→ **Source excerpt**

# Good layout design software



## Shadowplayer (Oct 31, 2014)

What is good for designing layouts software wise. I dont need the whole fancy 3d thing, a top down view is plenty. I would PREFER free software (not demos) but I would pay for something good. Im just cheap and like free. I was looking at Anyrail before which looks pretty solid.


----------



## sawgunner (Mar 3, 2012)

I use the full version of Anyrail. I like it. It's simple and easy to use and has all manufacturers track in it. The structures could be a little more wide spread but that's really the only gripe I have with it. Oh and I'd love a 3-D option.

As far as the free ones. I could never get the hang of XtrackCad and the others. Seems those are more CAD software than simple track planning tools.


----------



## regme (Oct 23, 2014)

I've used both Anyrail & SCRAM both free, SCRAM is a bit harder to use and doesn't allow you to rotate track once you placed it on the board, however there is no limit where ANYrail has a 50 piece limit.

Then again give them both a try and see what you like.


----------



## CTValleyRR (Jul 26, 2014)

The free version of Anyrail is a full featured demo, but since you're limited to 50 pieces, it really is a "try before you buy" version. That said, from a features / power / ease of use / cost standpoint, I think it's the best product out there.

→ **Extracted records**
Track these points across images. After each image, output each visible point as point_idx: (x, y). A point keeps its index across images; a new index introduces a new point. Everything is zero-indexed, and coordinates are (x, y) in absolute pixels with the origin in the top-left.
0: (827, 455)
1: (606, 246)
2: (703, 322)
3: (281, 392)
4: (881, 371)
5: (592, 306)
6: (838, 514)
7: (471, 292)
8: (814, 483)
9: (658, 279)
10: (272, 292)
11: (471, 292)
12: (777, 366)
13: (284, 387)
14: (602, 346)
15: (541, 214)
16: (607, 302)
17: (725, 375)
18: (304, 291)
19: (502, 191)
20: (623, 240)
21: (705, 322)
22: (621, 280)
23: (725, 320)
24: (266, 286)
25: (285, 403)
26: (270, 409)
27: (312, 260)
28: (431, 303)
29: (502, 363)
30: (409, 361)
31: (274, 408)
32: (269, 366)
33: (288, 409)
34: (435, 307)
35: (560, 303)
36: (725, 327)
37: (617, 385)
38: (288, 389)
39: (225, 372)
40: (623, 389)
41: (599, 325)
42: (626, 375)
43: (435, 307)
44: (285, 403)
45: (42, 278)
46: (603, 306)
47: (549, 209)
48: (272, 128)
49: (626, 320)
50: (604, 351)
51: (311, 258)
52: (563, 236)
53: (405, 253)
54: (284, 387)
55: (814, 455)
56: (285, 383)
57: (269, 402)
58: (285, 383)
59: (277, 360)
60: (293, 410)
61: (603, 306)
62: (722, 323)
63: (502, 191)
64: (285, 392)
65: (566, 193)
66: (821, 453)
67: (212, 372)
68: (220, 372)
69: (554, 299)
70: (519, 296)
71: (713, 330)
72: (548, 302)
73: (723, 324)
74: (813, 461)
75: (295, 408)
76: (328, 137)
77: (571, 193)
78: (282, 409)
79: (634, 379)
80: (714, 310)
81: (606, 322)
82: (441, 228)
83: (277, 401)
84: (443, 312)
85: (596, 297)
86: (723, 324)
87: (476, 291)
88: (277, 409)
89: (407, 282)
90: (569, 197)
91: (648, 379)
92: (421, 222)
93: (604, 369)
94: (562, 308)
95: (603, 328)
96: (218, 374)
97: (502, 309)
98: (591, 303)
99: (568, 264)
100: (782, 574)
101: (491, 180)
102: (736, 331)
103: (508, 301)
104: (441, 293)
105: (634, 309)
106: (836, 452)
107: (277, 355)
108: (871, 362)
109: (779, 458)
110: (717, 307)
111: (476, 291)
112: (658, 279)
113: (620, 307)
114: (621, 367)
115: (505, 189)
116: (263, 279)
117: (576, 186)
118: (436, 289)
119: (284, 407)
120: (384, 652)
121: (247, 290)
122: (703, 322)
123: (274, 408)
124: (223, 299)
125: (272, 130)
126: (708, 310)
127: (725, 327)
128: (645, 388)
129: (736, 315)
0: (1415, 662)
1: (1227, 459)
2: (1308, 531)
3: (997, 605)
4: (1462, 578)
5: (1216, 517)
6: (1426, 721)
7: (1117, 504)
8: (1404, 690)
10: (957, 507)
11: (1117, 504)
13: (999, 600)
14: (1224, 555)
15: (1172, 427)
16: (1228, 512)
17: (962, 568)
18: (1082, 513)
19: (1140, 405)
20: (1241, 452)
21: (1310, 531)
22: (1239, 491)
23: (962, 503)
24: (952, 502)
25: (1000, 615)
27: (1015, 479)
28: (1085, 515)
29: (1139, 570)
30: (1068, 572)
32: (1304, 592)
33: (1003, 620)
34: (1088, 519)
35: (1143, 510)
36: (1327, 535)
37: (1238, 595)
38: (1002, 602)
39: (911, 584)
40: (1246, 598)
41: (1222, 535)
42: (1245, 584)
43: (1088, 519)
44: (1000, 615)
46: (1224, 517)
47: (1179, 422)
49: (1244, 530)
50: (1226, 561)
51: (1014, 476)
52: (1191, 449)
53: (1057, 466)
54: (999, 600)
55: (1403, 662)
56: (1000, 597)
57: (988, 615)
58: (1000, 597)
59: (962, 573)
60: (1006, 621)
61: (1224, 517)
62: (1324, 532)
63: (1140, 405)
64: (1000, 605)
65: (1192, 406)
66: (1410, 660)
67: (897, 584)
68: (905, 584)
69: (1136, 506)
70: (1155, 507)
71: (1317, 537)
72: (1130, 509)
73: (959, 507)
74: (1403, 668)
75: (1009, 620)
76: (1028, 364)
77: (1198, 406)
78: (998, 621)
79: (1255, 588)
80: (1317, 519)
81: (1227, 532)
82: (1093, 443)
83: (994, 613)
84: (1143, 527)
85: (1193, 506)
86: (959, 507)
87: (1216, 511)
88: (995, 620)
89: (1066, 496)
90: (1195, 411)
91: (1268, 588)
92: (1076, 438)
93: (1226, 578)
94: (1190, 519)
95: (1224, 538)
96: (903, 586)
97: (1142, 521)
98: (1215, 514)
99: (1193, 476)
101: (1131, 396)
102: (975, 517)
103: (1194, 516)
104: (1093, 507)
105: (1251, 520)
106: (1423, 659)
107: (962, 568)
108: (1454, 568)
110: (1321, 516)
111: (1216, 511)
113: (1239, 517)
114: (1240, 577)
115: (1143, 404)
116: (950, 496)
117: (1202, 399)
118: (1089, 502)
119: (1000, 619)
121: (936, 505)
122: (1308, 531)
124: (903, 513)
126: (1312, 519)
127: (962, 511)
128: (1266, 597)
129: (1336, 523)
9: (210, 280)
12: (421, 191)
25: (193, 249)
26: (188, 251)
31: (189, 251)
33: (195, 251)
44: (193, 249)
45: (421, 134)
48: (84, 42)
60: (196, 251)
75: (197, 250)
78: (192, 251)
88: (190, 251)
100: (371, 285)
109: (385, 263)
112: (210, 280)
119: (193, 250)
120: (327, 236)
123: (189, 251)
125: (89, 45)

→ **Exercise instructions**
A – Answer these about the forum thread on layout design software:
(i) What piece limit applies to the free version of Anyrail?
(ii) What does SCRAM not allow once track has been placed on the board?
(iii) What option does sawgunner say he would love Anyrail to have?
B – Reproduce the layout software thread word for word from "## regme (Oct" to "product out there.".

→ **Final results**
A –
(i) 50 pieces
(ii) Rotating the track
(iii) A 3-D option

B –
## regme (Oct 23, 2014)

I've used both Anyrail & SCRAM both free, SCRAM is a bit harder to use and doesn't allow you to rotate track once you placed it on the board, however there is no limit where ANYrail has a 50 piece limit.

Then again give them both a try and see what you like.


----------



## CTValleyRR (Jul 26, 2014)

The free version of Anyrail is a full featured demo, but since you're limited to 50 pieces, it really is a "try before you buy" version. That said, from a features / power / ease of use / cost standpoint, I think it's the best product out there.